Let $X_i$ be iid random variables with mean $\mu$ and variance $1$. Let $S_n=\frac 1n \sum_{k=1}^n X_k$ denote the sample mean. By CLT it is well known that $(S_n - \frac{1.96}{\sqrt n}, S_n + \frac{1.96}{\sqrt n})$ is an asymptotic $95\%$ confidence interval for $\mu$.

By the law of the iterated logarithm, $\frac{\sqrt n}{\sqrt {\log \log n} }(S_n-\mu)$ has $\limsup$ equal to $\sqrt 2$ almost surely. Thus for almost all $w$, we have $\frac{\sqrt n}{\sqrt {\log \log n} }(S_n-\mu) \approx \sqrt 2$ infinitely often, thus $ S_n \approx \mu +\frac{\sqrt {2 \log \log n}}{\sqrt n }$ infinitely often.

For large $n$, $\sqrt {2 \log \log n}$ is much bigger than $1.96$, which seems to contradict the confidence interval. Can someone shed light on this paradox (if there is any) ?

2

There are 2 best solutions below

0
On

Let $X_1,X_2,\dots $ iid with $X_1\sim \mathcal{N}(0,1)$ then $$ W_n=\frac{\sqrt{n}}{\sqrt{2\log \log n}}S_n \sim \mathcal{N}\left(0,\frac{1}{2\log \log n}\right).$$ Note $$W_n \to 0$$ in law, but $$ W_n\nrightarrow $$ in the sense a.s. convergence. Indeed, by the law of iterated logarithm $$ \liminf W_n =-1,\quad \limsup W_n =1$$ with probability one.

0
On

I know this is old, but I think this problem perfectly encapsulates misunderstandings with the CLT which I have been thinking about a lot.

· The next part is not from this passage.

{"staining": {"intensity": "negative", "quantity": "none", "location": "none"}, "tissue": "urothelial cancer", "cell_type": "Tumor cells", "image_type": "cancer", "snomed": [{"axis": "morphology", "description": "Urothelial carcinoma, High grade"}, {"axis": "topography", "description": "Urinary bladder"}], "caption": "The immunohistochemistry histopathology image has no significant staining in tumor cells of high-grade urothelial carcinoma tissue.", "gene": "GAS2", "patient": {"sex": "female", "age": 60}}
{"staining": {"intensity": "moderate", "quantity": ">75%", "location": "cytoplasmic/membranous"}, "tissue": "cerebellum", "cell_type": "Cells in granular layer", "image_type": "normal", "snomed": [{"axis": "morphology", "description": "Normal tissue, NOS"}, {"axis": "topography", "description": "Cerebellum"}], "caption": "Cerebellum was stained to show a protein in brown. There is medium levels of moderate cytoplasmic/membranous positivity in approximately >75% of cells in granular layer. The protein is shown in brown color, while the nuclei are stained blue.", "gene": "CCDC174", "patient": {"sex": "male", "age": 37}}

The CLT says that $\sqrt{n}\left(S_n - \mu\right)$ converges to $\mathcal{N}(0, \sigma^2)$ in distribution. This is key, because it actually says nothing about the convergence of $\sqrt{n}\left(S_n - \mu\right)$ for any given sample, i.e. any given series of measurements of the $X_i$, as $n\to \infty$. In fact, you can see from the LIL that, seen as a statistic of a sample of size $n \to \infty$ (i.e. a test where keep collecting more data), $\sqrt{n}\left(S_n - \mu\right)$ diverges with probability 1! This is in stark contrast from the (Strong) Law of Large Numbers, which says that $S_n$ converges to $\mu$ with probability $1$.

The way to think about the convergence in distribution in the CLT is that, the larger $n$ gets, the more that the distribution of the random variable $\sqrt{n}\left(S_n - \mu\right)$ looks normal. In other words, if you fix some large $n$, and perform a bunch of different tests where, in each, you collect a sample of size $n$ and then calculate $\sqrt{n}\left(S_n - \mu\right)$, then all of these different calculations will be distributed approximately like $\mathcal{N}(0, \sigma^2)$, and that approximation will get better the bigger you make $n$.

Again, a core difference between the CLT and the LIL and LLN are that the latter two give almost sure convergence, whereas the former is only convergence in distribution. But where analysis trains us to think about this as just being a weaker statement, it actually means that we have a fairly different interpretation. Namely, the LIL and LLN can tell you what happens with their respective statistics as you collect more and more data for a given sample, and thus enable you to say things about the distribution of these statistics viewed as random variables for fixed large sample sizes. For example, since we know that $S_n$ will converge to $\mu$ as the sample grows, with probability $1$, we know that in fact the random variables $S_n$ converge to the constant function $\mu$. The full statement of the LLI tells you that its statistic doesn't converge anywhere almost surely, although it converges in probability to $0$ (the Wikipedia discussion is worth viewing here).

On the other hand, the CLT doesn't tell you anything about $\sqrt{n}\left(S_n - \mu\right)$ as a statistic of a sample going to infinity, which is good because LIL says that it doesn't converge. However, it tells us how to consider the distribution of this as a random variable for a fixed sample size $n$, but with the knowledge that its statement is an approximation that is more accurate the larger $n$ is.